Resection of adrenal tumor — Adrenal adenomas and adrenocortical carcinomas that produce cortisol are rare in children. However, they are responsible for 10 to 20 percent of cases of Cushing's syndrome in older children and adolescents. In these patients, high cortisol production is autonomous (independent of ACTH), resulting in suppression of the hypothalamic-pituitary-adrenal axis. (See "Causes and pathophysiology of Cushing's syndrome".)

After resection of a unilateral cortisol-producing tumor, patients are in a situation similar to those who have been weaned from exogenous glucocorticoid therapy. If not administered appropriate replacement glucocorticoid therapy, they are at risk for adrenal insufficiency, especially during stressful episodes (eg, surgery, trauma, or infection). Clinical manifestations include fatigue, headache, vomiting, and/or hypoglycemia.

SOCIETY GUIDELINE LINKS — Links to society and government-sponsored guidelines from selected countries and regions around the world are provided separately. (See "Society guideline links: Adrenal insufficiency".)

SUMMARY — Adrenal insufficiency is characterized by impaired production of adrenocortical hormones. Primary adrenal insufficiency results from disease intrinsic to the adrenal cortex.

●Central adrenal insufficiency results from impaired production of adrenocorticotropic hormone (ACTH). It can be caused by either pituitary disease that impairs release of ACTH (secondary adrenal insufficiency (table 1)) or by interference with corticotropin-releasing hormone (CRH) production from the hypothalamus (tertiary adrenal insufficiency (table 2)). (See 'Introduction' above.)

●The signs and symptoms of central adrenal insufficiency are caused primarily by glucocorticoid deficiency. Clinical findings are similar to some of those seen in primary adrenal insufficiency and include weakness, fatigue, myalgia, arthralgia, and hypoglycemia. In addition, many patients with central adrenal insufficiency have signs and symptoms related to underlying central nervous system disease and other pituitary hormone deficiencies, related to the underlying cause of the disorder. (See 'Overview of clinical manifestations' above and "Clinical manifestations and diagnosis of adrenal insufficiency in children", section on 'Central adrenal insufficiency'.)

●In central adrenal insufficiency, ACTH deficiency may be isolated or may occur in conjunction with other pituitary hormone deficiencies (hypopituitarism). (See 'Isolated adrenocorticotropic hormone deficiency' above and 'Hypopituitarism' above.)

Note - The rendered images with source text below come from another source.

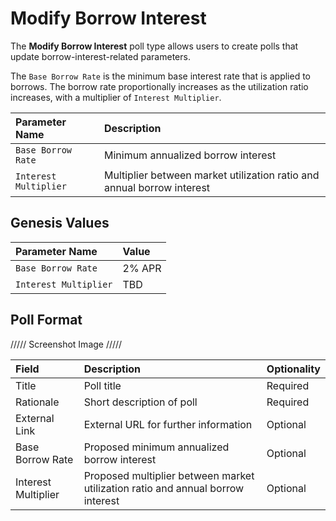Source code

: # Modify Borrow Interest

The **Modify Borrow Interest** poll type allows users to create polls that update borrow-interest-related parameters.

The `Base Borrow Rate` is the minimum base interest rate that is applied to borrows. The borrow rate proportionally increases as the utilization ratio increases, with a multiplier of `Interest Multiplier`.

| Parameter Name | Description |
| :--- | :--- |
| `Base Borrow Rate` | Minimum annualized borrow interest |
| `Interest Multiplier` | Multiplier between market utilization ratio and annual borrow interest |

## Genesis Values

| Parameter Name | Value |
| :--- | :--- |
| `Base Borrow Rate` | 2% APR |
| `Interest Multiplier` | TBD |

## Poll Format

///// Screenshot Image /////

| Field | Description | Optionality |
| :--- | :--- | :--- |
| Title | Poll title | Required |
| Rationale | Short description of poll | Required |
| External Link | External URL for further information | Optional |
| Base Borrow Rate | Proposed minimum annualized borrow interest | Optional |
| Interest Multiplier | Proposed multiplier between market utilization ratio and annual borrow interest | Optional |

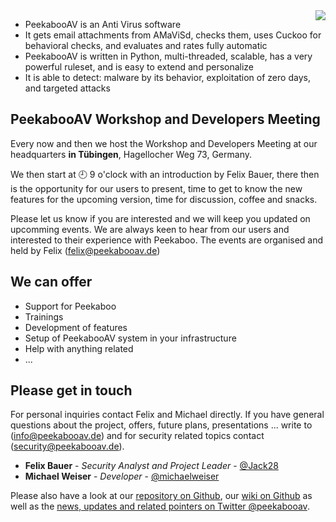 <img align="right" src="peekaboo200.png">

* PeekabooAV is an Anti Virus software
* It gets email attachments from AMaViSd, checks them, uses Cuckoo for behavioral checks, and evaluates and rates fully automatic
* PeekabooAV is written in Python, multi-threaded, scalable, has a very powerful ruleset, and is easy to extend and personalize
* It is able to detect: malware by its behavior, exploitation of zero days, and targeted attacks


PeekabooAV Workshop and Developers Meeting
------------------------------------------

Every now and then we host the Workshop and Developers Meeting at our headquarters **in Tübingen**, Hagellocher Weg 73, Germany.

We then start at 🕘 9 o'clock with an introduction by Felix Bauer, there then is the opportunity for our users to present,
time to get to know the new features for the upcoming version, time for discussion, coffee and snacks.

Please let us know if you are interested and we will keep you updated on upcomming events. We are always keen to hear from
our users and interested to their experience with Peekaboo. 
The events are organised and held by Felix (felix@peekabooav.de)


We can offer
------------

* Support for Peekaboo
* Trainings
* Development of features
* Setup of PeekabooAV system in your infrastructure
* Help with anything related
* ...


Please get in touch
-------------------

For personal inquiries contact Felix and Michael directly. If you have general questions about the project, offers,
future plans, presentations ... write to (info@peekabooav.de) and for security related topics contact (security@peekabooav.de).

* **Felix Bauer** - *Security Analyst and Project Leader* - [@Jack28](https://github.com/Jack28)
* **Michael Weiser** - *Developer* - [@michaelweiser](https://github.com/michaelweiser)


Please also have a look at our [repository on Github](https://github.com/scVENUS/peekabooAV), our
[wiki on Github](https://github.com/scVENUS/PeekabooAV/wiki) as well as the
[news, updates and related pointers on Twitter @peekabooav](https://twitter.com/peekabooav).
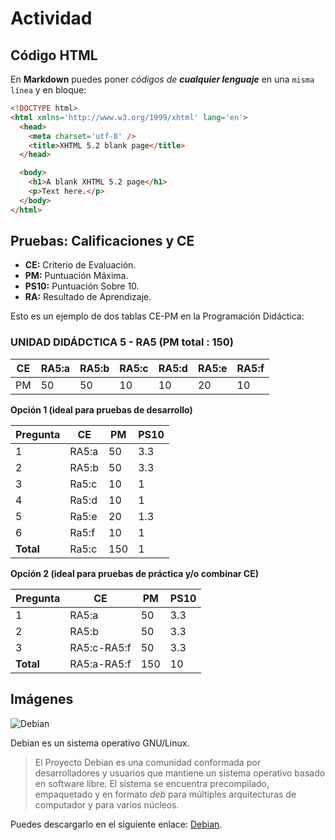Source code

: # Actividad #
## Código HTML ##
En **Markdown** puedes poner *códigos de **cualquier lenguaje*** en una ```misma línea``` y en bloque:
``` html
<!DOCTYPE html>
<html xmlns='http://www.w3.org/1999/xhtml' lang='en'>
  <head>
    <meta charset='utf-8' />
    <title>XHTML 5.2 blank page</title>
  </head>

  <body>
    <h1>A blank XHTML 5.2 page</h1>
    <p>Text here.</p>
  </body>
</html>
```
## Pruebas: Calificaciones y CE ##
- **CE:** Criterio de Evaluación.
- **PM:** Puntuación Máxima.
- **PS10:** Puntuación Sobre 10.
- **RA:** Resultado de Aprendizaje.

Esto es un ejemplo de dos tablas CE-PM en la Programación Didáctica:
### UNIDAD DIDÁDCTICA 5 - RA5 (PM total : 150) ###
| CE | RA5:a | RA5:b | RA5:c | RA5:d | RA5:e | RA5:f |
-----|-------|-------|-------|-------|-------|--------
| PM | 50 | 50 | 10 | 10 | 20 | 10 |

**Opción 1 (ideal para pruebas de desarrollo)**

| Pregunta | CE | PM | PS10 |
-----------|----|----|------
| 1 | RA5:a | 50 | 3.3 |
| 2 | RA5:b | 50 | 3.3 |
| 3 | Ra5:c | 10 | 1 |
| 4 | Ra5:d | 10 | 1 |
| 5 | Ra5:e | 20 | 1.3 |
| 6 | Ra5:f | 10 | 1 |
| **Total** | Ra5:c | 150 | 1 |

**Opción 2 (ideal para pruebas de práctica y/o combinar CE)**

| Pregunta | CE | PM | PS10 |
-----------|----|----|------
| 1 | RA5:a | 50 | 3.3 |
| 2 | RA5:b | 50 | 3.3 |
| 3 | RA5:c-RA5:f | 50 | 3.3 |
| **Total** | RA5:a-RA5:f | 150 | 10 |

## Imágenes ##
![Debian](https://www.debian.org/logos/openlogo.svg "Debian")

Debian es un sistema operativo GNU/Linux.
> El Proyecto Debian es una comunidad conformada por desarrolladores y usuarios que mantiene un sistema operativo basado en software libre. El sistema se encuentra precompilado, empaquetado y en formato *deb* para múltiples arquitecturas de computador y para varios núcleos.

Puedes descargarlo en el siguiente enlace: [Debian](https://www.debian.org/distrib/).
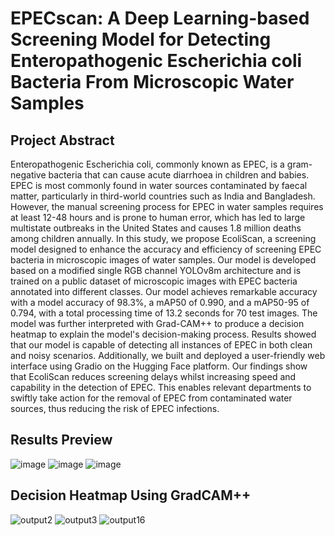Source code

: # EPECscan: A Deep Learning-based Screening Model for Detecting Enteropathogenic Escherichia coli Bacteria From Microscopic Water Samples

## Project Abstract

Enteropathogenic Escherichia coli, commonly known as EPEC, is a gram-negative bacteria that can cause acute diarrhoea in children and babies. EPEC is most commonly found in water sources contaminated by faecal matter, particularly in third-world countries such as India and Bangladesh. However, the manual screening process for EPEC in water samples requires at least 12-48 hours and is prone to human error, which has led to large multistate outbreaks in the United States and causes 1.8 million deaths among children annually. In this study, we propose EcoliScan, a screening model designed to enhance the accuracy and efficiency of screening EPEC bacteria in microscopic images of water samples. Our model is developed based on a modified single RGB channel YOLOv8m architecture and is trained on a public dataset of microscopic images  with EPEC bacteria annotated into different classes. Our model achieves remarkable accuracy with a model accuracy of 98.3%, a mAP50 of 0.990, and a mAP50-95 of 0.794, with a total processing time of 13.2 seconds for 70 test images. The model was further interpreted with Grad-CAM++ to produce a decision heatmap to explain the model's decision-making process. Results showed that our model is capable of detecting all instances of EPEC in both clean and noisy scenarios.
Additionally, we built and deployed a user-friendly web interface using Gradio on the Hugging Face platform. Our findings show that EcoliScan reduces screening delays whilst increasing speed and capability in the detection of EPEC. This enables relevant departments to swiftly take action for the removal of EPEC from contaminated water sources, thus reducing the risk of EPEC infections.

## Results Preview

![image](https://github.com/Ehdunhackme/EcoliScan/assets/75579286/5fdfb80b-149b-454b-b417-a2d73c84283a) ![image](https://github.com/Ehdunhackme/EcoliScan/assets/75579286/bf9c9aa4-c0a0-4274-9031-06c8bdd385f4) ![image](https://github.com/Ehdunhackme/EcoliScan/assets/75579286/5a7f66cd-b9bb-41e7-988d-a20753455c95)


## Decision Heatmap Using GradCAM++

![output2](https://github.com/Ehdunhackme/EcoliScan/assets/75579286/feb230e4-0e05-4242-846e-769582d52473) ![output3](https://github.com/Ehdunhackme/EcoliScan/assets/75579286/b0a6cc6a-c16f-4db7-8984-a058ad5dc6f5) ![output16](https://github.com/Ehdunhackme/EcoliScan/assets/75579286/73184770-00b4-4d57-a46e-765e0fd9b896)





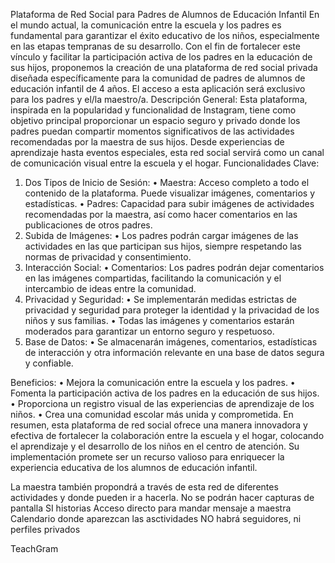 Plataforma de Red Social para Padres de Alumnos de Educación Infantil
En el mundo actual, la comunicación entre la escuela y los padres es fundamental para garantizar el éxito educativo de los niños, especialmente en las etapas tempranas de su desarrollo. Con el fin de fortalecer este vínculo y facilitar la participación activa de los padres en la educación de sus hijos, proponemos la creación de una plataforma de red social privada diseñada específicamente para la comunidad de padres de alumnos de educación infantil de 4 años. El acceso a esta aplicación será exclusivo para los padres y el/la maestro/a.
Descripción General:
Esta plataforma, inspirada en la popularidad y funcionalidad de Instagram, tiene como objetivo principal proporcionar un espacio seguro y privado donde los padres puedan compartir momentos significativos de las actividades recomendadas por la maestra de sus hijos. Desde experiencias de aprendizaje hasta eventos especiales, esta red social servirá como un canal de comunicación visual entre la escuela y el hogar.
Funcionalidades Clave:
1.	Dos Tipos de Inicio de Sesión:
  •	Maestra: Acceso completo a todo el contenido de la plataforma. Puede visualizar imágenes, comentarios y estadísticas.
  •	Padres: Capacidad para subir imágenes de actividades recomendadas por la maestra, así como hacer comentarios en las publicaciones de otros padres.
2.	Subida de Imágenes:
  •	Los padres podrán cargar imágenes de las actividades en las que participan sus hijos, siempre respetando las normas de privacidad y consentimiento.
3.	Interacción Social:
  •	Comentarios: Los padres podrán dejar comentarios en las imágenes compartidas, facilitando la comunicación y el intercambio de ideas entre la comunidad.
4.	Privacidad y Seguridad:
  •	Se implementarán medidas estrictas de privacidad y seguridad para proteger la identidad y la privacidad de los niños y sus familias.
  •	Todas las imágenes y comentarios estarán moderados para garantizar un entorno seguro y respetuoso.
5.	Base de Datos:
  •	Se almacenarán imágenes, comentarios, estadísticas de interacción y otra información relevante en una base de datos segura y confiable.



Beneficios:
  •	Mejora la comunicación entre la escuela y los padres.
  •	Fomenta la participación activa de los padres en la educación de sus hijos.
  •	Proporciona un registro visual de las experiencias de aprendizaje de los niños.
  •	Crea una comunidad escolar más unida y comprometida.
En resumen, esta plataforma de red social ofrece una manera innovadora y efectiva de fortalecer la colaboración entre la escuela y el hogar, colocando el aprendizaje y el desarrollo de los niños en el centro de atención. Su implementación promete ser un recurso valioso para enriquecer la experiencia educativa de los alumnos de educación infantil.



La maestra también propondrá a través de esta red de diferentes actividades y donde pueden ir a hacerla. 
No se podrán hacer capturas de pantalla
SI historias
Acceso directo para mandar mensaje a maestra
Calendario donde aparezcan las asctividades
NO habrá seguidores, ni perfiles privados


TeachGram
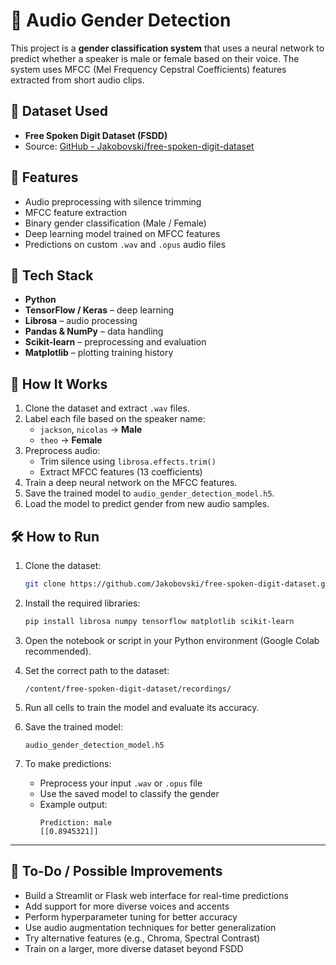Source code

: # 🎤 Audio Gender Detection

This project is a **gender classification system** that uses a neural network to predict whether a speaker is male or female based on their voice. The system uses MFCC (Mel Frequency Cepstral Coefficients) features extracted from short audio clips.

## 📁 Dataset Used

- **Free Spoken Digit Dataset (FSDD)**
- Source: [GitHub - Jakobovski/free-spoken-digit-dataset](https://github.com/Jakobovski/free-spoken-digit-dataset)

## 🚀 Features

- Audio preprocessing with silence trimming
- MFCC feature extraction
- Binary gender classification (Male / Female)
- Deep learning model trained on MFCC features
- Predictions on custom `.wav` and `.opus` audio files

## 🧠 Tech Stack

- **Python**
- **TensorFlow / Keras** – deep learning
- **Librosa** – audio processing
- **Pandas & NumPy** – data handling
- **Scikit-learn** – preprocessing and evaluation
- **Matplotlib** – plotting training history

## 📌 How It Works

1. Clone the dataset and extract `.wav` files.
2. Label each file based on the speaker name:
   - `jackson`, `nicolas` → **Male**
   - `theo` → **Female**
3. Preprocess audio:
   - Trim silence using `librosa.effects.trim()`
   - Extract MFCC features (13 coefficients)
4. Train a deep neural network on the MFCC features.
5. Save the trained model to `audio_gender_detection_model.h5`.
6. Load the model to predict gender from new audio samples.

## 🛠 How to Run

1. Clone the dataset:
   ```bash
   git clone https://github.com/Jakobovski/free-spoken-digit-dataset.git
   ```

2. Install the required libraries:
   ```bash
   pip install librosa numpy tensorflow matplotlib scikit-learn
   ```

3. Open the notebook or script in your Python environment (Google Colab recommended).

4. Set the correct path to the dataset:
   ```
   /content/free-spoken-digit-dataset/recordings/
   ```

5. Run all cells to train the model and evaluate its accuracy.

6. Save the trained model:
   ```
   audio_gender_detection_model.h5
   ```

7. To make predictions:
   - Preprocess your input `.wav` or `.opus` file
   - Use the saved model to classify the gender
   - Example output:
     ```
     Prediction: male
     [[0.8945321]]
     ```

---

## 📎 To-Do / Possible Improvements

- Build a Streamlit or Flask web interface for real-time predictions
- Add support for more diverse voices and accents
- Perform hyperparameter tuning for better accuracy
- Use audio augmentation techniques for better generalization
- Try alternative features (e.g., Chroma, Spectral Contrast)
- Train on a larger, more diverse dataset beyond FSDD


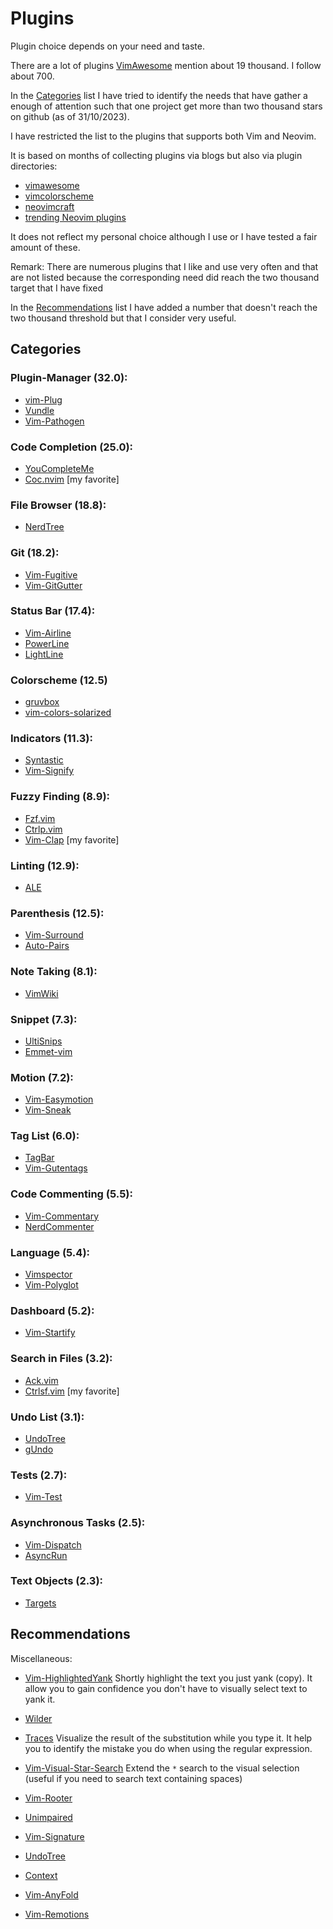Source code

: # Plugins

Plugin choice depends on your need and taste.

There are a lot of plugins [VimAwesome](https://vimawesome.com/) mention about 19 thousand. I follow about 700.

In the [Categories](#categories) list I have tried to identify the needs that have gather a enough of attention such that one project get more than two thousand stars on github (as of 31/10/2023).

I have restricted the list to the plugins that supports both Vim and Neovim.

It is based on months of collecting plugins via blogs but also via plugin directories:
- [vimawesome](https://vimawesome.com/)
- [vimcolorscheme](https://vimcolorschemes.com/)
- [neovimcraft](https://neovimcraft.com/)
- [trending Neovim plugins](https://dotfyle.com/neovim/plugins/trending)

It does not reflect my personal choice although I use or I have tested a fair amount of these.

Remark: There are numerous plugins that I like and use very often and that are not listed because the corresponding need did reach the two thousand target that I have fixed 

In the [Recommendations](#recommendations) list I have added a number that doesn't reach the two thousand threshold but that I consider very useful.

## Categories

### Plugin-Manager (32.0):
- [vim-Plug](https://github.com/junegunn/vim-plug)
- [Vundle](https://github.com/VundleVim/Vundle.vim)
- [Vim-Pathogen](https://github.com/tpope/vim-pathogen)

### Code Completion (25.0):
- [YouCompleteMe](https://github.com/ycm-core/YouCompleteMe)
- [Coc.nvim](https://github.com/neoclide/coc.nvim) [my favorite]

### File Browser (18.8):
- [NerdTree](https://github.com/preservim/nerdtree)

### Git (18.2):
- [Vim-Fugitive](https://github.com/tpope/vim-fugitive)
- [Vim-GitGutter](https://github.com/airblade/vim-gitgutter)

### Status Bar (17.4):
- [Vim-Airline](https://github.com/vim-airline/vim-airline)
- [PowerLine](https://github.com/powerline/powerline)
- [LightLine](https://github.com/itchyny/lightline.vim)

### Colorscheme (12.5)
- [gruvbox](https://github.com/morhetz/gruvbox)
- [vim-colors-solarized](https://github.com/altercation/vim-colors-solarized)

### Indicators (11.3):
- [Syntastic](https://github.com/vim-syntastic/syntastic)
- [Vim-Signify](https://github.com/mhinz/vim-signify)

### Fuzzy Finding (8.9):
- [Fzf.vim](https://github.com/junegunn/fzf.vim)
- [Ctrlp.vim](https://github.com/kien/ctrlp.vim)
- [Vim-Clap](https://github.com/liuchengxu/vim-clap) [my favorite]

### Linting (12.9):
- [ALE](https://github.com/dense-analysis/ale)

### Parenthesis (12.5):
- [Vim-Surround](https://github.com/tpope/vim-surround)
- [Auto-Pairs](https://github.com/jiangmiao/auto-pairs)

### Note Taking (8.1):
- [VimWiki](https://github.com/vimwiki/vimwiki)

### Snippet (7.3):
- [UltiSnips](https://github.com/SirVer/ultisnips)
- [Emmet-vim](https://github.com/mattn/emmet-vim)

### Motion (7.2):
- [Vim-Easymotion](https://github.com/easymotion/vim-easymotion)
- [Vim-Sneak](https://github.com/justinmk/vim-sneak)

### Tag List (6.0):
- [TagBar](https://github.com/preservim/tagbar)
- [Vim-Gutentags](https://github.com/ludovicchabant/vim-gutentags)

### Code Commenting (5.5):
- [Vim-Commentary](https://github.com/tpope/vim-commentary)
- [NerdCommenter](https://github.com/preservim/nerdcommenter)

### Language (5.4):
- [Vimspector](https://github.com/puremourning/vimspector)
- [Vim-Polyglot](https://github.com/sheerun/vim-polyglot)

### Dashboard (5.2):
- [Vim-Startify](https://github.com/mhinz/vim-startify)

### Search in Files (3.2):
- [Ack.vim](https://github.com/mileszs/ack.vim)
- [Ctrlsf.vim](https://github.com/dyng/ctrlsf.vim) [my favorite]

### Undo List (3.1):
- [UndoTree](https://github.com/mbbill/undotree)
- [gUndo](https://github.com/sjl/gundo.vim)

### Tests (2.7):
- [Vim-Test](https://github.com/vim-test/vim-test)

### Asynchronous Tasks (2.5):
- [Vim-Dispatch](https://github.com/tpope/vim-dispatch)
- [AsyncRun](https://github.com/skywind3000/asyncrun.vim)

### Text Objects (2.3):
- [Targets](https://github.com/wellle/targets.vim)

## Recommendations

Miscellaneous:
- [Vim-HighlightedYank](https://github.com/machakann/vim-highlightedyank)
    Shortly highlight the text you just yank (copy).
    It allow you to gain confidence you don't have to visually select text to yank it.

- [Wilder](https://github.com/gelguy/wilder.nvim)

- [Traces](https://github.com/markonm/traces.vim)
    Visualize the result of the substitution while you type it.
    It help you to identify the mistake you do when using the regular expression.

- [Vim-Visual-Star-Search](https://github.com/nelstrom/vim-visual-star-search)
    Extend the `*` search to the visual selection (useful if you need to search text containing spaces)

- [Vim-Rooter](https://github.com/airblade/vim-rooter)
- [Unimpaired](https://github.com/tpope/vim-unimpaired)
- [Vim-Signature](https://github.com/kshenoy/vim-signature)
- [UndoTree](https://github.com/kshenoy/vim-signature)
- [Context](https://github.com/wellle/context.vim)
- [Vim-AnyFold](https://github.com/pseewald/vim-anyfold)
- [Vim-Remotions](https://github.com/vds2212/vim-remotions)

●The most common cause of central adrenal insufficiency is cessation of high-dose glucocorticoid therapy. This therapy suppresses the hypothalamic-pituitary-adrenal axis. The adrenal insufficiency becomes clinically apparent if the glucocorticoid therapy is stopped abruptly (rather than tapered) as there has not been an opportunity for the hypothalamic-pituitary-adrenal axis to recover. (See 'Cessation of glucocorticoid therapy' above.)